◆ **Exercise data**:

··········

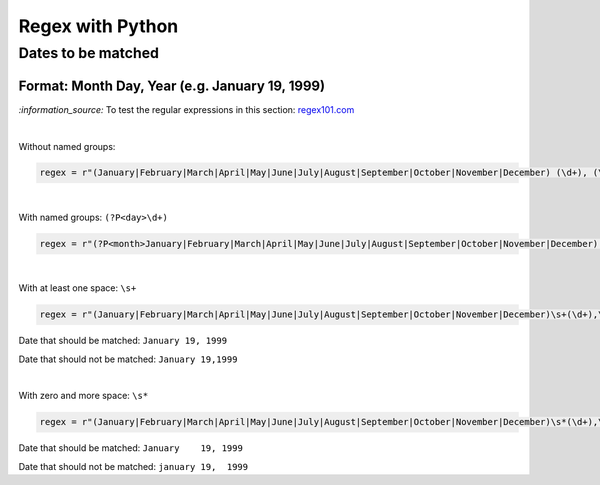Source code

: =================
Regex with Python
=================
Dates to be matched
===================
Format: Month Day, Year (e.g. January 19, 1999)
-----------------------------------------------
`:information_source:` To test the regular expressions in this section: `regex101.com <https://regex101.com/r/4Lm6oE/1>`_

|

Without named groups:

.. code-block:: python

   regex = r"(January|February|March|April|May|June|July|August|September|October|November|December) (\d+), (\d+)"

|

With named groups: ``(?P<day>\d+)``

.. code-block:: python

   regex = r"(?P<month>January|February|March|April|May|June|July|August|September|October|November|December) (?P<day>\d+), (?P<year>\d+)"

|

With at least one space: ``\s+``

.. code-block:: python

   regex = r"(January|February|March|April|May|June|July|August|September|October|November|December)\s+(\d+),\s+(\d+)"

Date that should be matched: ``January 19, 1999``

Date that should not be matched: ``January 19,1999``

|

With zero and more space: ``\s*``

.. code-block:: python

   regex = r"(January|February|March|April|May|June|July|August|September|October|November|December)\s*(\d+),\s*(\d+)"
   
Date that should be matched: ``January    19, 1999``

Date that should not be matched: ``january 19,  1999``

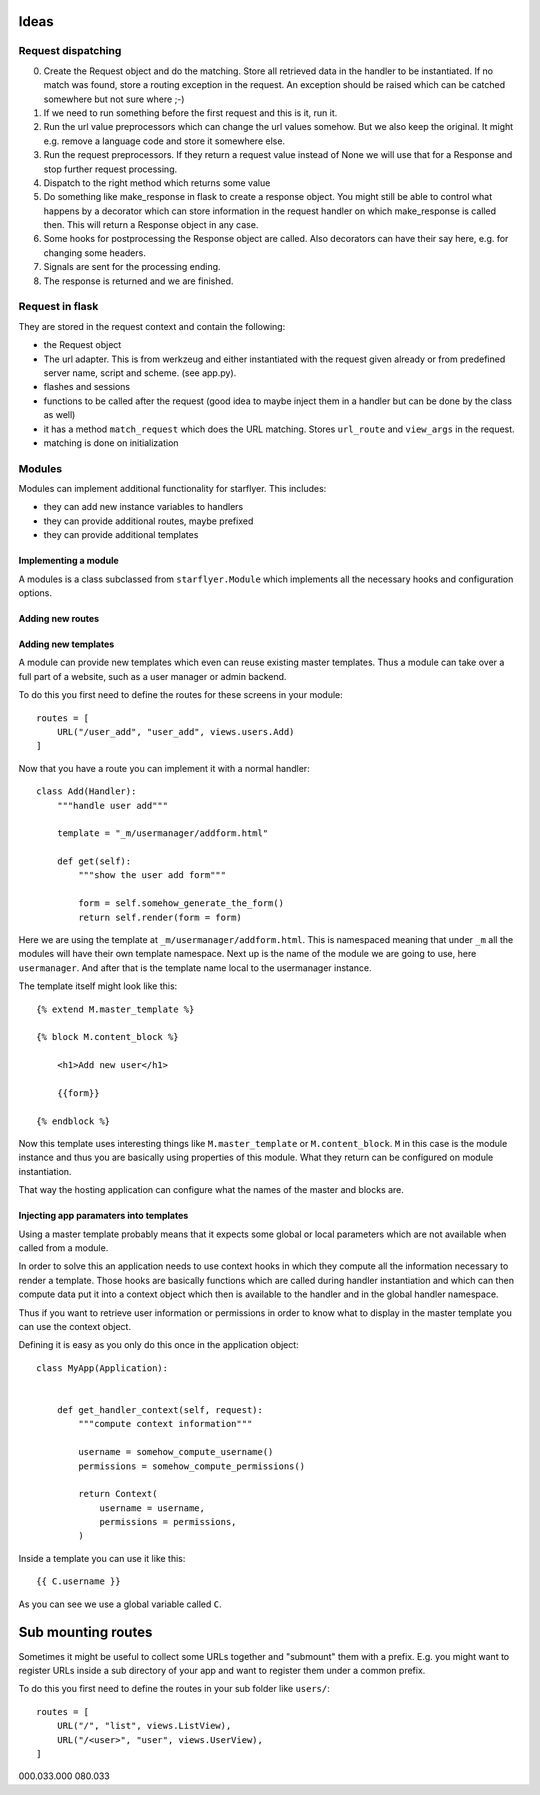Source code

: Ideas
=====

Request dispatching
-------------------

0. Create the Request object and do the matching. Store all retrieved data in the handler to be instantiated. If no match was found, store a routing exception in the request. An exception should be raised which can be catched somewhere but not sure where ;-)
1. If we need to run something before the first request and this is it, run it. 
2. Run the url value preprocessors which can change the url values somehow. But we also keep the original. It might e.g. remove a language code and store it somewhere else.
3. Run the request preprocessors. If they return a request value instead of None we will use that for a Response and stop further request processing.
4. Dispatch to the right method which returns some value
5. Do something like make_response in flask to create a response object. You might still be able to control what happens by a decorator which can store information in the request handler on which make_response is called then. This will return a Response object in any case.
6. Some hooks for postprocessing the Response object are called. Also decorators can have their say here, e.g. for changing some headers. 
7. Signals are sent for the processing ending. 
8. The response is returned and we are finished.






Request in flask
----------------
They are stored in the request context and contain the following:

- the Request object
- The url adapter. This is from werkzeug and either instantiated with the request given already or from predefined server name, script and scheme. (see app.py). 
- flashes and sessions
- functions to be called after the request (good idea to maybe inject them in a handler but can be done by the class as well)
- it has a method ``match_request`` which does the URL matching. Stores ``url_route`` and ``view_args`` in the request.
- matching is done on initialization



Modules
-------

Modules can implement additional functionality for starflyer. This includes:

- they can add new instance variables to handlers
- they can provide additional routes, maybe prefixed
- they can provide additional templates


Implementing a module
*********************

A modules is a class subclassed from ``starflyer.Module`` which implements all the necessary hooks and configuration options. 



Adding new routes
*****************




Adding new templates
********************

A module can provide new templates which even can reuse existing master templates. Thus a module can take over a full part of a website, such as a user manager or admin backend.

To do this you first need to define the routes for these screens in your module::

    routes = [
        URL("/user_add", "user_add", views.users.Add)
    ]

Now that you have a route you can implement it with a normal handler::


    class Add(Handler): 
        """handle user add"""

        template = "_m/usermanager/addform.html"

        def get(self):
            """show the user add form"""

            form = self.somehow_generate_the_form()
            return self.render(form = form)
        

Here we are using the template at ``_m/usermanager/addform.html``. This is namespaced meaning that under ``_m`` all the modules will have their own template
namespace. Next up is the name of the module we are going to use, here ``usermanager``. And after that is the template name local to the usermanager instance. 

The template itself might look like this::


    {% extend M.master_template %}

    {% block M.content_block %}
        
        <h1>Add new user</h1>

        {{form}}

    {% endblock %}


Now this template uses interesting things like ``M.master_template`` or ``M.content_block``. ``M`` in this case is the module instance and thus you are
basically using properties of this module. What they return can be configured on module instantiation.

That way the hosting application can configure what the names of the master and blocks are. 



Injecting app paramaters into templates
***************************************

Using a master template probably means that it expects some global or local parameters which are not available when called from a module. 

In order to solve this an application needs to use context hooks in which they compute all the information necessary to render a template. Those hooks
are basically functions which are called during handler instantiation and which can then compute data put it into a context object which then is available
to the handler and in the global handler namespace.

Thus if you want to retrieve user information or permissions in order to know what to display in the master template you can use the context object. 

Defining it is easy as you only do this once in the application object::


    class MyApp(Application):
        
        
        def get_handler_context(self, request):
            """compute context information"""
            
            username = somehow_compute_username()
            permissions = somehow_compute_permissions()

            return Context(
                username = username,
                permissions = permissions,
            )


Inside a template you can use it like this::

    {{ C.username }}

As you can see we use a global variable called ``C``.

.. info:: 

    In a future version you might also be able to extend the context via event handlers





Sub mounting routes
===================

Sometimes it might be useful to collect some URLs together and "submount" them with a prefix. E.g. you might 
want to register URLs inside a sub directory of your app and want to register them under a common prefix. 

To do this you first need to define the routes in your sub folder like ``users/``::


    routes = [
        URL("/", "list", views.ListView),
        URL("/<user>", "user", views.UserView),
    ]


000.033.000
080.033









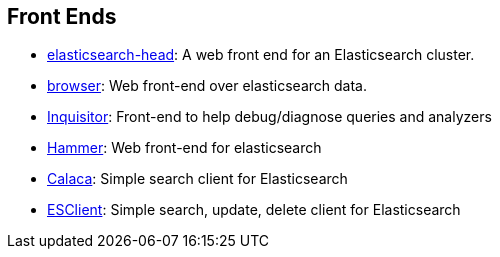 [[front-ends]]
== Front Ends

* https://github.com/mobz/elasticsearch-head[elasticsearch-head]: 
  A web front end for an Elasticsearch cluster.

* https://github.com/OlegKunitsyn/elasticsearch-browser[browser]: 
  Web front-end over elasticsearch data.

* https://github.com/polyfractal/elasticsearch-inquisitor[Inquisitor]:
  Front-end to help debug/diagnose queries and analyzers

* http://elastichammer.exploringelasticsearch.com/[Hammer]: 
  Web front-end for elasticsearch

* https://github.com/romansanchez/Calaca[Calaca]: 
  Simple search client for Elasticsearch

* https://github.com/rdpatil4/ESClient[ESClient]: 
  Simple search, update, delete client for Elasticsearch
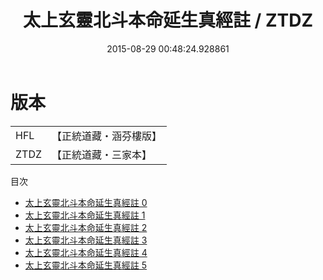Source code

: #+TITLE: 太上玄靈北斗本命延生真經註 / ZTDZ

#+DATE: 2015-08-29 00:48:24.928861
* 版本
 |       HFL|【正統道藏・涵芬樓版】|
 |      ZTDZ|【正統道藏・三家本】|
目次
 - [[file:KR5c0146_000.txt][太上玄靈北斗本命延生真經註 0]]
 - [[file:KR5c0146_001.txt][太上玄靈北斗本命延生真經註 1]]
 - [[file:KR5c0146_002.txt][太上玄靈北斗本命延生真經註 2]]
 - [[file:KR5c0146_003.txt][太上玄靈北斗本命延生真經註 3]]
 - [[file:KR5c0146_004.txt][太上玄靈北斗本命延生真經註 4]]
 - [[file:KR5c0146_005.txt][太上玄靈北斗本命延生真經註 5]]
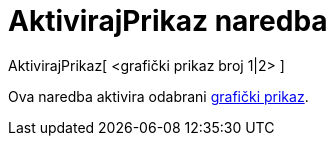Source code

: = AktivirajPrikaz naredba
:page-en: commands/SetActiveView
ifdef::env-github[:imagesdir: /hr/modules/ROOT/assets/images]

AktivirajPrikaz[ <grafički prikaz broj 1|2> ]

Ova naredba aktivira odabrani xref:/Grafički_prikaz.adoc[grafički prikaz].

··········

◆ **Assignment**:
Look back at the data above. Transcribe exactly the lines starting at the line that contains "7. Signals are" and ending at the line that contains "- the Request object".

◆ **Task output**:
7. Signals are sent for the processing ending. 
8. The response is returned and we are finished.






Request in flask
----------------
They are stored in the request context and contain the following:

- the Request object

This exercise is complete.